_Available data_:
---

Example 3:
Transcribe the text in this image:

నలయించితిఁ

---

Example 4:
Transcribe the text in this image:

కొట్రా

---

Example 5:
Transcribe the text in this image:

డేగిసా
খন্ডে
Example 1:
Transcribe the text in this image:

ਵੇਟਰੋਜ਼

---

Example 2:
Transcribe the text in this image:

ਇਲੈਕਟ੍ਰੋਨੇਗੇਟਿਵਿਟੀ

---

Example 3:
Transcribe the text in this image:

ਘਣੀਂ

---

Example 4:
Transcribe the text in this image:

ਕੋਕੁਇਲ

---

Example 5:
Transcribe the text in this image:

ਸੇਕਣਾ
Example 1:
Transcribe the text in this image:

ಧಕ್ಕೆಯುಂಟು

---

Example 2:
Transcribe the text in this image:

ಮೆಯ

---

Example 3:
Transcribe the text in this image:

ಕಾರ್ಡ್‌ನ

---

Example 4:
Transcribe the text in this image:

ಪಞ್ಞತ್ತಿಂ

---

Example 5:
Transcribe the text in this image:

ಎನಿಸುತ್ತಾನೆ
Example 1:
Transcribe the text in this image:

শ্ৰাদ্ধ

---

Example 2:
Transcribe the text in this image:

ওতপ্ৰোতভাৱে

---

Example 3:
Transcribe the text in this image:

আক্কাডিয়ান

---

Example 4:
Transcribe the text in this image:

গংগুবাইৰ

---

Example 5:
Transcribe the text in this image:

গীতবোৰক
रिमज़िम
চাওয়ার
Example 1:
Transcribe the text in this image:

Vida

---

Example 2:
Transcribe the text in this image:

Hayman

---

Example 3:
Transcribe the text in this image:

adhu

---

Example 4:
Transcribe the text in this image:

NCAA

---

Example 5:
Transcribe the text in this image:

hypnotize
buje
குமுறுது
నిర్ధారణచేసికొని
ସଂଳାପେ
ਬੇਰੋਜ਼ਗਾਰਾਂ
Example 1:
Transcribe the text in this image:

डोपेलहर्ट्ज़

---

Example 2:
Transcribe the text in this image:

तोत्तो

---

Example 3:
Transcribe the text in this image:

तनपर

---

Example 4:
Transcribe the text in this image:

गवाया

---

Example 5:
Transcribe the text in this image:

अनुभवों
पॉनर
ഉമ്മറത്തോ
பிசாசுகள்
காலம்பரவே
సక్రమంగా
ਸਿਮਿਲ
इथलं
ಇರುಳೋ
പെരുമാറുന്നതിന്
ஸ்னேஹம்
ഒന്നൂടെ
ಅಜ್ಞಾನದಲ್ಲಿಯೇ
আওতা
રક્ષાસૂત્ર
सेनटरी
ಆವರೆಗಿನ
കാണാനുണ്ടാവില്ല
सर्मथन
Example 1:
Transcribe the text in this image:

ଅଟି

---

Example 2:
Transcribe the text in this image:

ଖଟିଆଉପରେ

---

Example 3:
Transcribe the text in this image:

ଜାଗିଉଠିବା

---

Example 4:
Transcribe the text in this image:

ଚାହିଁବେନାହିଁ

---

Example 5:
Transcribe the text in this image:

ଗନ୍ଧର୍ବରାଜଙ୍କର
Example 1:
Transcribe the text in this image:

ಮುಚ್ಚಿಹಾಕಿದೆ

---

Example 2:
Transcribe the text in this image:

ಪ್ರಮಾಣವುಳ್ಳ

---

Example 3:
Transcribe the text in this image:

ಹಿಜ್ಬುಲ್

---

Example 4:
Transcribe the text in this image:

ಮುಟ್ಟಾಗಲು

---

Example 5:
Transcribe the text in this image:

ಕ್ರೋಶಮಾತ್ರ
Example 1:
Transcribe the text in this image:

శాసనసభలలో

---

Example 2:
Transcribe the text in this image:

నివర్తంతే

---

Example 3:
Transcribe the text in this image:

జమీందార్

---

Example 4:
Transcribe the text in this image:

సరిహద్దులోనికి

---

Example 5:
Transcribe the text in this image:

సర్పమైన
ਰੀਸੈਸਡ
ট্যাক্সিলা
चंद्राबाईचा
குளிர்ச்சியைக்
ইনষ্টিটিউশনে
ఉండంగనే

_Your goal_: What do the records say? Quote them all exactly.

_Your solution_:
---

Example 3:
Transcribe the text in this image:

నలయించితిఁ

---

Example 4:
Transcribe the text in this image:

కొట్రా

---

Example 5:
Transcribe the text in this image:

డేగిసా
খন্ডে
Example 1:
Transcribe the text in this image:

ਵੇਟਰੋਜ਼

---

Example 2:
Transcribe the text in this image:

ਇਲੈਕਟ੍ਰੋਨੇਗੇਟਿਵਿਟੀ

---

Example 3:
Transcribe the text in this image:

ਘਣੀਂ

---

Example 4:
Transcribe the text in this image:

ਕੋਕੁਇਲ

---

Example 5:
Transcribe the text in this image:

ਸੇਕਣਾ
Example 1:
Transcribe the text in this image:

ಧಕ್ಕೆಯುಂಟು

---

Example 2:
Transcribe the text in this image:

ಮೆಯ

---

Example 3:
Transcribe the text in this image:

ಕಾರ್ಡ್‌ನ

---

Example 4:
Transcribe the text in this image:

ಪಞ್ಞತ್ತಿಂ

---

Example 5:
Transcribe the text in this image:

ಎನಿಸುತ್ತಾನೆ
Example 1:
Transcribe the text in this image:

শ্ৰাদ্ধ

---

Example 2:
Transcribe the text in this image:

ওতপ্ৰোতভাৱে

---

Example 3:
Transcribe the text in this image:

আক্কাডিয়ান

---

Example 4:
Transcribe the text in this image:

গংগুবাইৰ

---

Example 5:
Transcribe the text in this image:

গীতবোৰক
रिमज़िम
চাওয়ার
Example 1:
Transcribe the text in this image:

Vida

---

Example 2:
Transcribe the text in this image:

Hayman

---

Example 3:
Transcribe the text in this image:

adhu

---

Example 4:
Transcribe the text in this image:

NCAA

---

Example 5:
Transcribe the text in this image:

hypnotize
buje
குமுறுது
నిర్ధారణచేసికొని
ସଂଳାପେ
ਬੇਰੋਜ਼ਗਾਰਾਂ
Example 1:
Transcribe the text in this image:

डोपेलहर्ट्ज़

---

Example 2:
Transcribe the text in this image:

तोत्तो

---

Example 3:
Transcribe the text in this image:

तनपर

---

Example 4:
Transcribe the text in this image:

गवाया

---

Example 5:
Transcribe the text in this image:

अनुभवों
पॉनर
ഉമ്മറത്തോ
பிசாசுகள்
காலம்பரவே
సక్రమంగా
ਸਿਮਿਲ
इथलं
ಇರುಳೋ
പെരുമാറുന്നതിന്
ஸ்னேஹம்
ഒന്നൂടെ
ಅಜ್ಞಾನದಲ್ಲಿಯೇ
আওতা
રક્ષાસૂત્ર
सेनटरी
ಆವರೆಗಿನ
കാണാനുണ്ടാവില്ല
सर्मथन
Example 1:
Transcribe the text in this image:

ଅଟି

---

Example 2:
Transcribe the text in this image:

ଖଟିଆଉପରେ

---

Example 3:
Transcribe the text in this image:

ଜାଗିଉଠିବା

---

Example 4:
Transcribe the text in this image:

ଚାହିଁବେନାହିଁ

---

Example 5:
Transcribe the text in this image:

ଗନ୍ଧର୍ବରାଜଙ୍କର
Example 1:
Transcribe the text in this image:

ಮುಚ್ಚಿಹಾಕಿದೆ

---

Example 2:
Transcribe the text in this image:

ಪ್ರಮಾಣವುಳ್ಳ

---

Example 3:
Transcribe the text in this image:

ಹಿಜ್ಬುಲ್

---

Example 4:
Transcribe the text in this image:

ಮುಟ್ಟಾಗಲು

---

Example 5:
Transcribe the text in this image:

ಕ್ರೋಶಮಾತ್ರ
Example 1:
Transcribe the text in this image:

శాసనసభలలో

---

Example 2:
Transcribe the text in this image:

నివర్తంతే

---

Example 3:
Transcribe the text in this image:

జమీందార్

---

Example 4:
Transcribe the text in this image:

సరిహద్దులోనికి

---

Example 5:
Transcribe the text in this image:

సర్పమైన
ਰੀਸੈਸਡ
ট্যাক্সিলা
चंद्राबाईचा
குளிர்ச்சியைக்
ইনষ্টিটিউশনে
ఉండంగనే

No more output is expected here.